■ Source passage ■
+ + + + + + +

I knew that revisiting my dissertation research would be an essential part of choosing nonprofit board learning environments as a 2015 theme for this blog. I carry what I learned in that qualitative research daily. Its evidence is everywhere in my writing - here and elsewhere - and in my consulting and teaching.
Would the process of revisiting the data yield anything new for me? To be honest, I wasn't sure that it would end up being anything but a nice memory lane moment and a chance to share what I learned in that process with an expanded readership. But I was pleasantly surprised by the number of insights and personal aha moments that occurred along the way.
Some of those new dot-connecting moments took place in the mid-week "Learning Theory to Governance Practice" series, where I shared some the the key scholarly and practitioner resources that informed my thinking (and discovering the big news that emerged in data analysis: evidence of a strong community of practice in the board studied).
That series also gave me a chance to return to my adult education theoretical roots, which I don't do as often as I should (my natural tendency is to hone in on the content where I practice as an adult educator, nonprofit governance). That was a healthy thing for me personally and professionally. It also is critically important as I continue to develop a model nonprofit board learning environment.
As I review the series again today, and bring personal closure to the process, a few core ideas still ring true.
The research. While one can never officially generalize to broader populations from qualitative research, I affirmed that my decision to choose a case study to explore my research questions regarding routine nonprofit board learning was a solid one. What I witnessed within the routine activity of this high-functioning board could not have been surveyed or predicted. It had to be discovered, observed, queried and compared over time.
The Community of Practice components
I mentioned in the series, multiple times, that the community of practice framework found me in data analysis. I didn't enter the study looking for evidence of this framework. But using it to sort and explain key findings in analysis made everything fit and offered tremendous explanatory power.
Domain. For someone who harps on the critical necessity to ground everything a board does to their organization's mission, finding endless evidence of domain (mission) focus was both heartening and inspiring. It proved - in clear and compelling ways - that consistent, authentic mission focus in board work is not only possible but productive and stimulating. Seeing that mission focus not only inform but transform board decisions was shocking. That individual members also could describe in vivid ways how that mission fit their personal interests and values was an incredible bonus.
Practice. From an adult learning - and a practitioner/consultant - perspective, this was the community of practice component that most excited me. Discovering the practices that helped this board govern effectively was a revelation. Literally. I didn't know what I would find in this area when I embarked on this research. I would never claim that these specific practices will single-handedly equip all nonprofit boards for success. But they are powerful. As a researcher, I can't officially say "do these things and you'll govern well." But as a practitioner, I offer evidence from this board of what is possible when members are clear about their roles, learn from and with each other, have access to learning resources that inform their discussions and decisions, and ask pointed and powerful questions.
At the time, I was wowed by the way this board posed and used questions in meetings. I'm almost ashamed to admit that one of the biggest revelations of this revisiting process was realizing (in one of the last posts of the series) that the questions themselves weren't what made what unfolded from them exceptional. It was the capacity and the willingness of members to use them as springboards for creative, multidimensional, transformative discussions and decisions. I was generally aware, but providing and reflecting on specific examples this summer really brought this message home to me. I come away from this work with a renewed commitment to promoting and creating capacity for rich board inquiry.

+ + + + + + +

■ Tasks to complete ■
1 – Write out the section of the blog post on revisiting nonprofit board research that begins at the words "That series also" and ends after the words "board learning environment.".
2 – Answer these questions from the blog post on revisiting nonprofit board research:
(a) In which year was nonprofit board learning environments chosen as a theme for the blog?
(b) What research approach was chosen to explore routine nonprofit board learning?
(c) What was the mid-week series called?
3 – Carry on the blog post on revisiting nonprofit board research from where it stops.

■ Chart comprehension data ■
+ + + + + + +

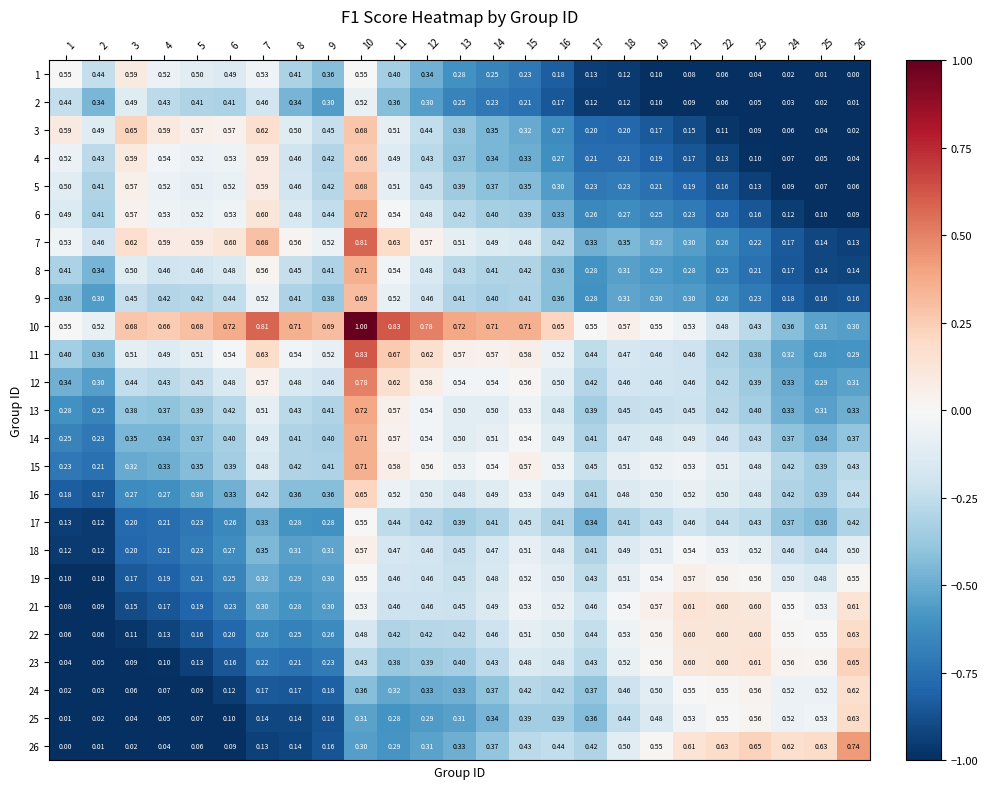

How many data points does each series have?

25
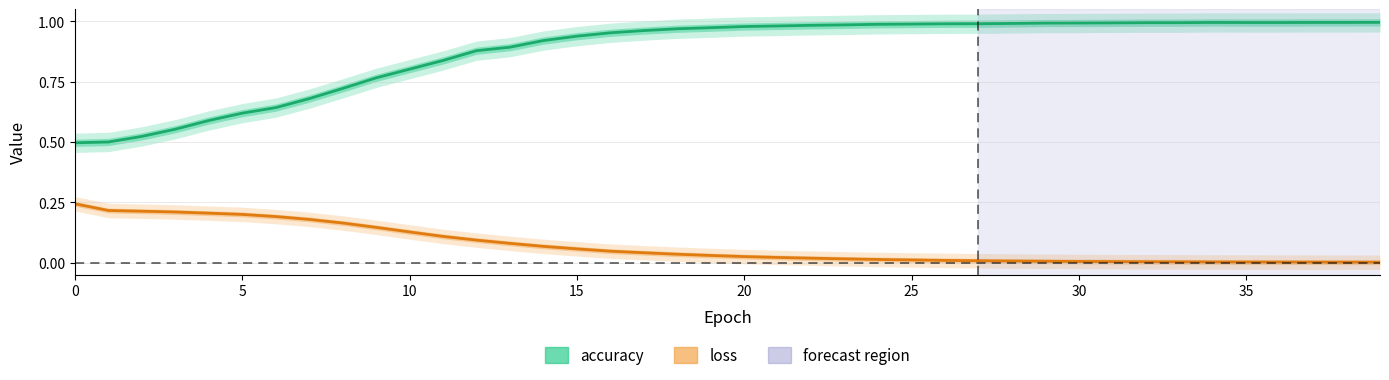

At how many categories does at least one series exceed 0?

40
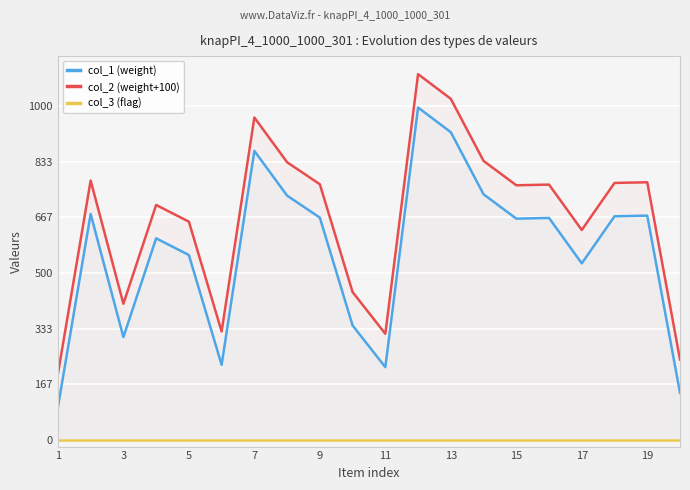

Read the col_2 (weight+100) value at 17.

629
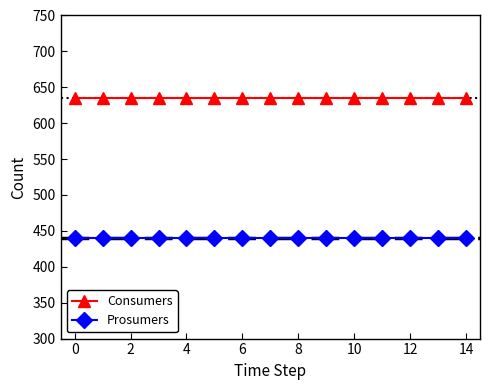

True or false: Consumers and Prosumers cross at least once.

False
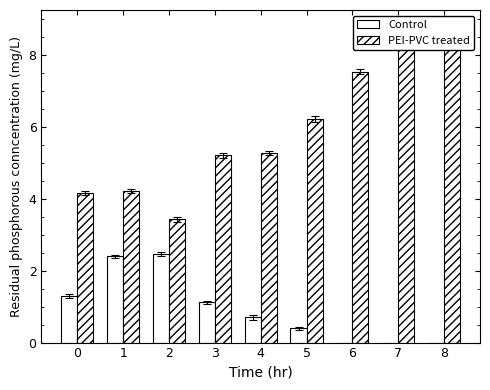

At how many categories does at least one series exceed 0?

9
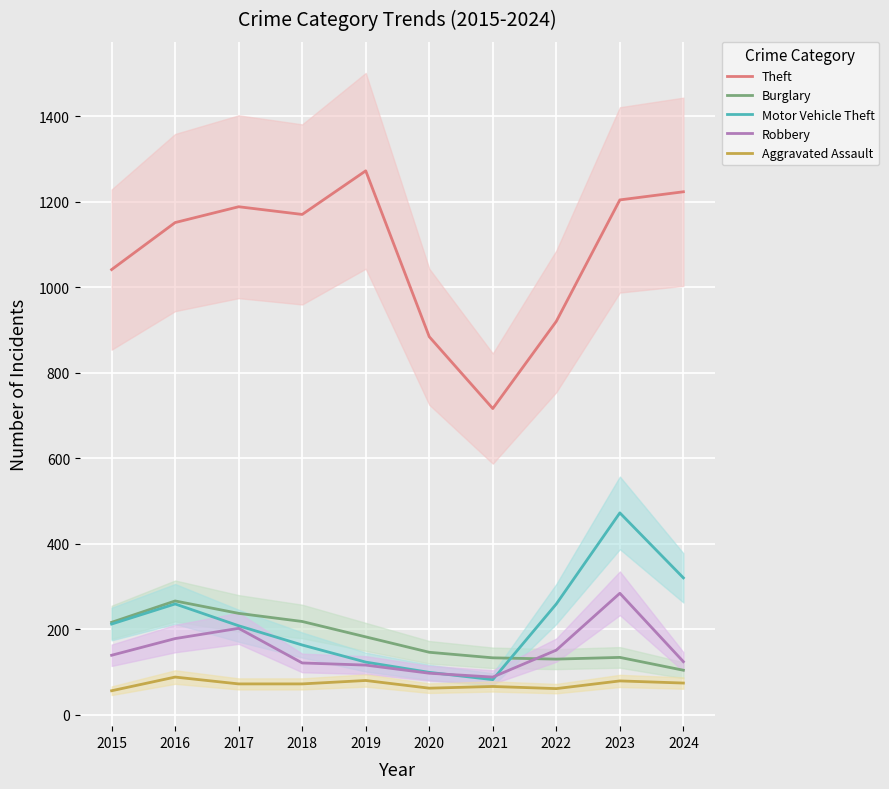

Rank the series at 2018 from lowest to highest value.

Aggravated Assault, Robbery, Motor Vehicle Theft, Burglary, Theft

+ + + + + + +

■ Responses to the tasks ■
1 –
That series also gave me a chance to return to my adult education theoretical roots, which I don't do as often as I should (my natural tendency is to hone in on the content where I practice as an adult educator, nonprofit governance). That was a healthy thing for me personally and professionally. It also is critically important as I continue to develop a model nonprofit board learning environment.

2 –
(a) 2015
(b) A case study
(c) "Learning Theory to Governance Practice"

3 –
Community. My one big regret - even more so today - is lack of attention to capturing detailed evidence of community building within the board that I studied. At the time, the great value of applying the community of practice framework to my data was the opportunity it provided to sort the big ol' mess o' something that taunted me into neat "practice" and "community" categories. But my research attention was elsewhere. Community components seemed obvious and necessary, but they were not particularly sexy or as germane to my adult learning focus as the other two elements.
It's also, I believe, a matter of "community" being largely invisible in healthy organizations (unless you're specifically studying it - which would have been the case if I'd entered this using a community of practice lens up front). Frankly, they gave me nothing juicy to discuss in this area. I know in my gut, if not my researcher's notebooks, that the board's attention to creating a collegial and productive environment for working contributed to their success. I've come to appreciate the importance of tending to factors that create working space that is not only safe but intellectually stimulating.
Finding solid and compelling evidence of a community of practice was the "big news" of my research and all that followed from it. That's still the theoretical focal point and the foundation for my connecting to the adult learning scholarly community.
From a practitioner standpoint, this process has reminded me that effective governance, where generative thinking and leadership is embedded in the work and outcomes, requires more than a magic mix of the right structures, job descriptions and many of the other elements so often held up as the keys to board effectiveness.
The fact is, we need all three of the community of practice elements - domain, practice and community - for that nonprofit governance to reach its full potential. Specifics may end up looking different in your board than what I saw in my case study. But the essential factors represented in the three COP components are, well, essential.
- Without individual and collective commitment on the domain/mission, our work will wander and fail to fulfill what our organizations and communities require of our governing bodies.
- Without practices that facilitate that mission focus and work, we fall short of our full leadership potential and likely waste time and energy in ways that challenge board member engagement.
- Without a community that is not only safe and respectful but also stimulating and generative, we will fail to take full advantage of members' wisdom and talents.
When one of these is missing or weak, our boards - and their full governance potential - are impacted. When they are present, our boards have what they need to succeed and lead.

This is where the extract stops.